─── Working data

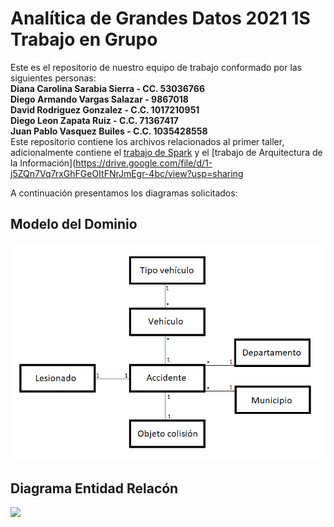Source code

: # Analítica de Grandes Datos 2021 1S Trabajo en Grupo

Este es el repositorio de nuestro equipo de trabajo conformado por las siguientes personas:
<br/>
<strong>Diana Carolina Sarabia Sierra - CC. 53036766
<br/>
Diego Armando Vargas Salazar - 9867018 
<br/>
David Rodriguez Gonzalez - C.C. 1017210951
<br/>
Diego Leon Zapata Ruiz - C.C. 71367417
<br/>
Juan Pablo Vasquez Builes - C.C. 1035428558
</strong>
<br/>
Este repositorio contiene los archivos relacionados al primer taller, adicionalmente contiene el [trabajo de Spark](https://github.com/darmandovargas/agd-2021-1s/tree/main/Trabajo%20-%20An%C3%A1lisis%20e%20Implementaci%C3%B3n%20en%20SparkQL) y el [trabajo de Arquitectura de la Información](https://drive.google.com/file/d/1-j5ZQn7Vq7rxGhFGeOItFNrJmEgr-4bc/view?usp=sharing

A continuación presentamos los diagramas solicitados:

## Modelo del Dominio

![](https://github.com/darmandovargas/agd-2021-1s/blob/main/diagramas/Diagrama%20del%20Dominio.png)

## Diagrama Entidad Relacón
![](https://github.com/darmandovargas/agd-2021-1s/blob/main/diagramas/Diagrama%20Entidad%20Relaci%C3%B3n.png)
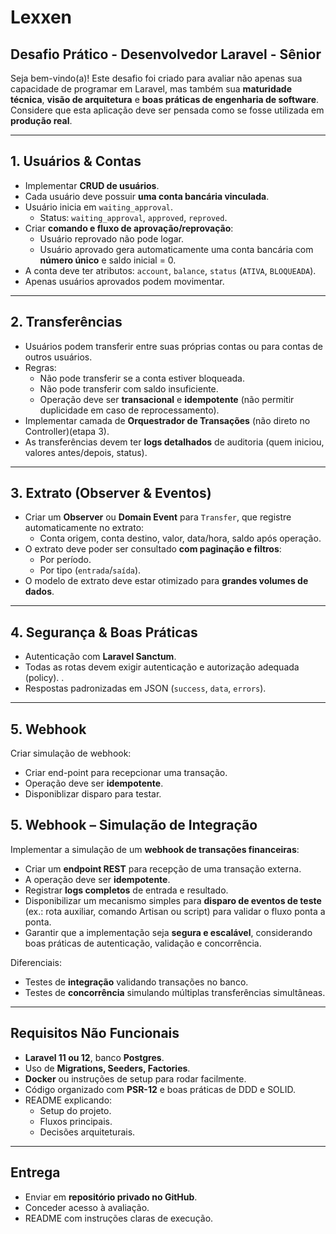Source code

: # Lexxen  
## Desafio Prático - Desenvolvedor Laravel - Sênior  

Seja bem-vindo(a)! Este desafio foi criado para avaliar não apenas sua capacidade de programar em Laravel, mas também sua **maturidade técnica**, **visão de arquitetura** e **boas práticas de engenharia de software**. Considere que esta aplicação deve ser pensada como se fosse utilizada em **produção real**.  

---

## 1. Usuários & Contas  
- Implementar **CRUD de usuários**.  
- Cada usuário deve possuir **uma conta bancária vinculada**.  
- Usuário inicia em `waiting_approval`.
  - Status: `waiting_approval`, `approved`, `reproved`. 
- Criar **comando e fluxo de aprovação/reprovação**:  
  - Usuário reprovado não pode logar.  
  - Usuário aprovado gera automaticamente uma conta bancária com **número único** e saldo inicial = 0.  
- A conta deve ter atributos: `account`, `balance`, `status` (`ATIVA`, `BLOQUEADA`).  
- Apenas usuários aprovados podem movimentar.  

---

## 2. Transferências  
- Usuários podem transferir entre suas próprias contas ou para contas de outros usuários.  
- Regras:  
  - Não pode transferir se a conta estiver bloqueada.  
  - Não pode transferir com saldo insuficiente.  
  - Operação deve ser **transacional** e **idempotente** (não permitir duplicidade em caso de reprocessamento).  
- Implementar camada de **Orquestrador de Transações** (não direto no Controller)(etapa 3).  
- As transferências devem ter **logs detalhados** de auditoria (quem iniciou, valores antes/depois, status).  

---

## 3. Extrato (Observer & Eventos)  
- Criar um **Observer** ou **Domain Event** para `Transfer`, que registre automaticamente no extrato:  
  - Conta origem, conta destino, valor, data/hora, saldo após operação.  
- O extrato deve poder ser consultado **com paginação e filtros**:  
  - Por período.  
  - Por tipo (`entrada`/`saída`).  
- O modelo de extrato deve estar otimizado para **grandes volumes de dados**.  

---

## 4. Segurança & Boas Práticas  
- Autenticação com **Laravel Sanctum**.  
- Todas as rotas devem exigir autenticação e autorização adequada (policy).  .  
- Respostas padronizadas em JSON (`success`, `data`, `errors`).  

---

## 5. Webhook
Criar simulação de webhook:
- Criar end-point para recepcionar uma transação.
- Operação deve ser **idempotente**.
- Disponiblizar disparo para testar.  

## 5. Webhook – Simulação de Integração  
Implementar a simulação de um **webhook de transações financeiras**:  
- Criar um **endpoint REST** para recepção de uma transação externa.  
- A operação deve ser **idempotente**. 
- Registrar **logs completos** de entrada e resultado.  
- Disponibilizar um mecanismo simples para **disparo de eventos de teste** (ex.: rota auxiliar, comando Artisan ou script) para validar o fluxo ponta a ponta.  
- Garantir que a implementação seja **segura e escalável**, considerando boas práticas de autenticação, validação e concorrência.   

Diferenciais:  
- Testes de **integração** validando transações no banco.  
- Testes de **concorrência** simulando múltiplas transferências simultâneas.  

---

## Requisitos Não Funcionais  
- **Laravel 11 ou 12**, banco **Postgres**.  
- Uso de **Migrations, Seeders, Factories**.  
- **Docker** ou instruções de setup para rodar facilmente.  
- Código organizado com **PSR-12** e boas práticas de DDD e SOLID.  
- README explicando:  
  - Setup do projeto.  
  - Fluxos principais.  
  - Decisões arquiteturais.  

---

## Entrega  
- Enviar em **repositório privado no GitHub**.  
- Conceder acesso à avaliação.  
- README com instruções claras de execução.  
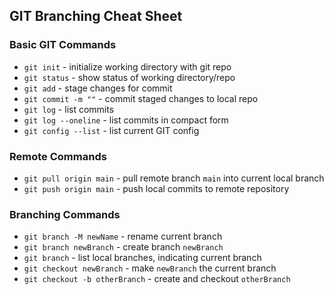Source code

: ## GIT Branching Cheat Sheet

### Basic GIT Commands
* `git init` - initialize working directory with git repo
* `git status` - show status of working directory/repo
* `git add` - stage changes for commit
* `git commit -m ""` - commit staged changes to local repo
* `git log` - list commits
* `git log --oneline` - list commits in compact form
* `git config --list` - list current GIT config
### Remote Commands
* `git pull origin main` - pull remote branch `main` into current local branch
* `git push origin main` - push local commits to remote repository
### Branching Commands
* `git branch -M newName` - rename current branch
* `git branch newBranch` - create branch `newBranch`
* `git branch` - list local branches, indicating current branch
* `git checkout newBranch` - make `newBranch` the current branch
* `git checkout -b otherBranch` - create and checkout `otherBranch`
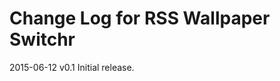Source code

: Change Log for RSS Wallpaper Switchr
====================================

2015-06-12  v0.1  Initial release. 
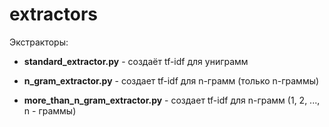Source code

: # extractors

Экстракторы:

* __standard_extractor.py__ - создаёт tf-idf для униграмм

* __n_gram_extractor.py__ - создает tf-idf для n-грамм (только n-граммы)

* __more_than_n_gram_extractor.py__ - создает tf-idf для n-грамм (1, 2, ..., n - граммы)

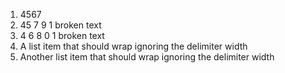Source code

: 1. 4567
2. 45 7 9 1 broken text
3. 4 6 8 0 1 broken text
4. A list item that should wrap ignoring the delimiter width
5. Another list item that should wrap ignoring the delimiter width
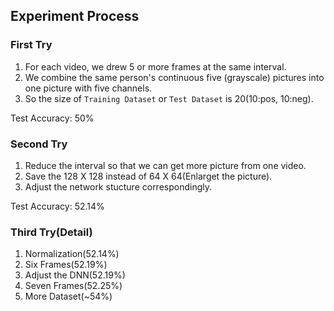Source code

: ## Experiment Process

### First Try

1. For each video, we drew 5 or more frames at the same interval. 
2. We combine the same person's continuous five (grayscale) pictures into one picture with five channels.
3. So the size of `Training Dataset` or `Test Dataset` is 20(10:pos, 10:neg).

Test Accuracy: 50%

### Second Try

1. Reduce the interval so that we can get more picture from one video.
2. Save the 128 X 128 instead of 64 X 64(Enlarget the picture).
3. Adjust the network stucture correspondingly.

Test Accuracy: 52.14%


### Third Try(Detail)

1. Normalization(52.14%)
2. Six Frames(52.19%)
3. Adjust the DNN(52.19%)
4. Seven Frames(52.25%)
5. More Dataset(~54%)
   
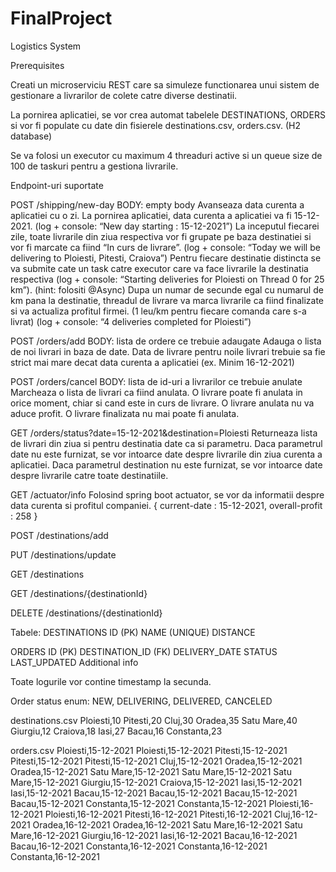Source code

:# FinalProject

Logistics System

Prerequisites

Creati un microserviciu REST care sa simuleze functionarea unui sistem de gestionare a livrarilor de colete catre diverse destinatii.

La pornirea aplicatiei, se vor crea automat tabelele DESTINATIONS, ORDERS si vor fi populate cu date din fisierele destinations.csv, orders.csv. (H2 database)

Se va folosi un executor cu maximum 4 threaduri active si un queue size de 100 de taskuri pentru a gestiona livrarile.

Endpoint-uri suportate

POST /shipping/new-day
BODY: empty body
Avanseaza data curenta a aplicatiei cu o zi. La pornirea aplicatiei, data curenta a aplicatiei va fi 15-12-2021. (log + console: “New day starting : 15-12-2021”)
La inceputul fiecarei zile, toate livrarile din ziua respectiva vor fi grupate pe baza destinatiei si vor fi marcate ca fiind “In curs de livrare”. (log + console: “Today we will be delivering to Ploiesti, Pitesti, Craiova”)
Pentru fiecare destinatie distincta se va submite cate un task catre executor care va face livrarile la destinatia respectiva (log + console: “Starting deliveries for Ploiesti on Thread 0 for 25 km”). (hint: folositi @Async)
Dupa un numar de secunde egal cu numarul de km pana la destinatie, threadul de livrare va marca livrarile ca fiind finalizate si va actualiza profitul firmei. (1 leu/km pentru fiecare comanda care s-a livrat) (log + console: “4 deliveries completed for Ploiesti”)

POST /orders/add
BODY: lista de ordere ce trebuie adaugate
Adauga o lista de noi livrari in baza de date. Data de livrare pentru noile livrari trebuie sa fie strict mai mare decat data curenta a aplicatiei (ex. Minim 16-12-2021)

POST /orders/cancel
BODY: lista de id-uri a livrarilor ce trebuie anulate
Marcheaza o lista de livrari ca fiind anulata. O livrare poate fi anulata in orice moment, chiar si cand este in curs de livrare. O livrare anulata nu va aduce profit. O livrare finalizata nu mai poate fi anulata.

GET /orders/status?date=15-12-2021&destination=Ploiesti
Returneaza lista de livrari din ziua si pentru destinatia date ca si parametru. 
Daca parametrul date nu este furnizat, se vor intoarce date despre livrarile din ziua curenta a aplicatiei.
Daca parametrul destination nu este furnizat, se vor intoarce date despre livrarile catre toate destinatiile.

GET /actuator/info
Folosind spring boot actuator, se vor da informatii despre data curenta si profitul companiei.
{
	current-date : 15-12-2021,
	overall-profit : 258
}

POST /destinations/add

PUT /destinations/update

GET /destinations

GET /destinations/{destinationId}

DELETE /destinations/{destinationId}

Tabele:
DESTINATIONS
ID (PK)
NAME (UNIQUE)
DISTANCE

ORDERS
ID (PK)
DESTINATION_ID (FK)
DELIVERY_DATE
STATUS
LAST_UPDATED
Additional info

Toate logurile vor contine timestamp la secunda.

Order status enum: NEW, DELIVERING, DELIVERED, CANCELED

destinations.csv
Ploiesti,10
Pitesti,20
Cluj,30
Oradea,35
Satu Mare,40
Giurgiu,12
Craiova,18
Iasi,27
Bacau,16
Constanta,23

orders.csv
Ploiesti,15-12-2021
Ploiesti,15-12-2021
Pitesti,15-12-2021
Pitesti,15-12-2021
Pitesti,15-12-2021
Cluj,15-12-2021
Oradea,15-12-2021
Oradea,15-12-2021
Satu Mare,15-12-2021
Satu Mare,15-12-2021
Satu Mare,15-12-2021
Giurgiu,15-12-2021
Craiova,15-12-2021
Iasi,15-12-2021
Iasi,15-12-2021
Bacau,15-12-2021
Bacau,15-12-2021
Bacau,15-12-2021
Bacau,15-12-2021
Constanta,15-12-2021
Constanta,15-12-2021
Ploiesti,16-12-2021
Ploiesti,16-12-2021
Pitesti,16-12-2021
Pitesti,16-12-2021
Cluj,16-12-2021
Oradea,16-12-2021
Oradea,16-12-2021
Satu Mare,16-12-2021
Satu Mare,16-12-2021
Giurgiu,16-12-2021
Iasi,16-12-2021
Bacau,16-12-2021
Bacau,16-12-2021
Constanta,16-12-2021
Constanta,16-12-2021
Constanta,16-12-2021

──────

Instruction:
Search the data above for the string "Craiova" and copy each line that has it.

Solution:
La inceputul fiecarei zile, toate livrarile din ziua respectiva vor fi grupate pe baza destinatiei si vor fi marcate ca fiind “In curs de livrare”. (log + console: “Today we will be delivering to Ploiesti, Pitesti, Craiova”)
Craiova,18
Craiova,15-12-2021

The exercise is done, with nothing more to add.